___ Text provided ___

Maria Luisa Zubizarreta is professor emerita of linguistics at the University of Southern California, where she held a position beginning in 1988.

Education and personal life 
Zubizarreta was born and raised in Asunción, Paraguay. She obtained her Maîtrise in General Linguistics from Paris 8 University in 1978 and her PhD in Linguistics from the Massachusetts Institute of Technology in 1982, with a dissertation entitled On the Relationship of the Lexicon to Syntax.

She was married to fellow linguist, Jean-Roger Vergnaud.

Research 
Zubizarreta has conducted her research within the framework of generative linguistics. More precisely, she is interested in linguistic theory as a model of mental competence and performance. Her approach is comparative and considers interface issues ranging from the relation between the lexicon and syntax (Zubizarreta 1987) to the prosody and syntax of focus (Zubizarreta 1998).

Zubizarreta has conducted empirical research into issues dealing with second language acquisition, focusing on the mental grammar of the learners as they develop interlanguage (Zubizarreta & Nava 2011). Her work has also explored person-related phenomena from a semantic perspective in different languages, including the use of person features in Paraguayan Guaraní (Zubizarreta & Pancheva 2017a, b).

Honors 
A workshop, entitled Person and Perspective, and a related Festschrift were organized in her honor in 2019. The Festschrift, published by Cambridge University Press, is entitled Exploring Interfaces.

___

(Task A)
Return the lines of the records from their start up to and including the line containing "Ultra Successful Entrepreneurs", leaving out the pictures.
The text and the records come from separate sources.

___ Data records ___

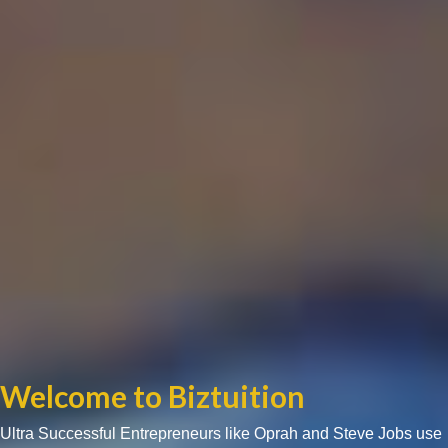
Welcome to Biztuition
Ultra Successful Entrepreneurs like Oprah and Steve Jobs use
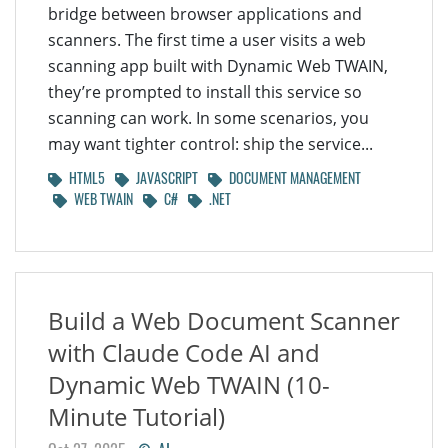
bridge between browser applications and
scanners. The first time a user visits a web
scanning app built with Dynamic Web TWAIN,
they’re prompted to install this service so
scanning can work. In some scenarios, you
may want tighter control: ship the service...
HTML5
JAVASCRIPT
DOCUMENT MANAGEMENT
WEB TWAIN
C#
.NET
Build a Web Document Scanner
with Claude Code AI and
Dynamic Web TWAIN (10-
Minute Tutorial)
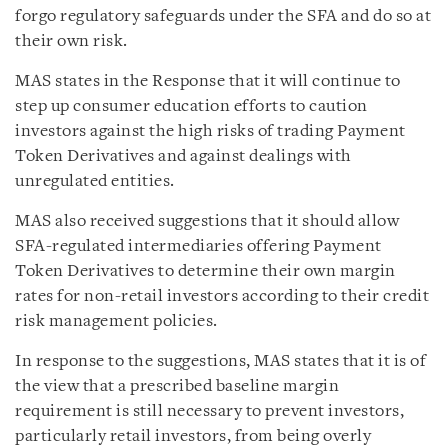
forgo regulatory safeguards under the SFA and do so at
their own risk.
MAS states in the Response that it will continue to
step up consumer education efforts to caution
investors against the high risks of trading Payment
Token Derivatives and against dealings with
unregulated entities.
MAS also received suggestions that it should allow
SFA-regulated intermediaries offering Payment
Token Derivatives to determine their own margin
rates for non-retail investors according to their credit
risk management policies.
In response to the suggestions, MAS states that it is of
the view that a prescribed baseline margin
requirement is still necessary to prevent investors,
particularly retail investors, from being overly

___

(Task B)
Retype the entire text about Maria Luisa Zubizarreta without any changes.

(Task answer A)
Welcome to Biztuition
Ultra Successful Entrepreneurs like Oprah and Steve Jobs use

(Task answer B)
Maria Luisa Zubizarreta is professor emerita of linguistics at the University of Southern California, where she held a position beginning in 1988.

Education and personal life 
Zubizarreta was born and raised in Asunción, Paraguay. She obtained her Maîtrise in General Linguistics from Paris 8 University in 1978 and her PhD in Linguistics from the Massachusetts Institute of Technology in 1982, with a dissertation entitled On the Relationship of the Lexicon to Syntax.

She was married to fellow linguist, Jean-Roger Vergnaud.

Research 
Zubizarreta has conducted her research within the framework of generative linguistics. More precisely, she is interested in linguistic theory as a model of mental competence and performance. Her approach is comparative and considers interface issues ranging from the relation between the lexicon and syntax (Zubizarreta 1987) to the prosody and syntax of focus (Zubizarreta 1998).

Zubizarreta has conducted empirical research into issues dealing with second language acquisition, focusing on the mental grammar of the learners as they develop interlanguage (Zubizarreta & Nava 2011). Her work has also explored person-related phenomena from a semantic perspective in different languages, including the use of person features in Paraguayan Guaraní (Zubizarreta & Pancheva 2017a, b).

Honors 
A workshop, entitled Person and Perspective, and a related Festschrift were organized in her honor in 2019. The Festschrift, published by Cambridge University Press, is entitled Exploring Interfaces.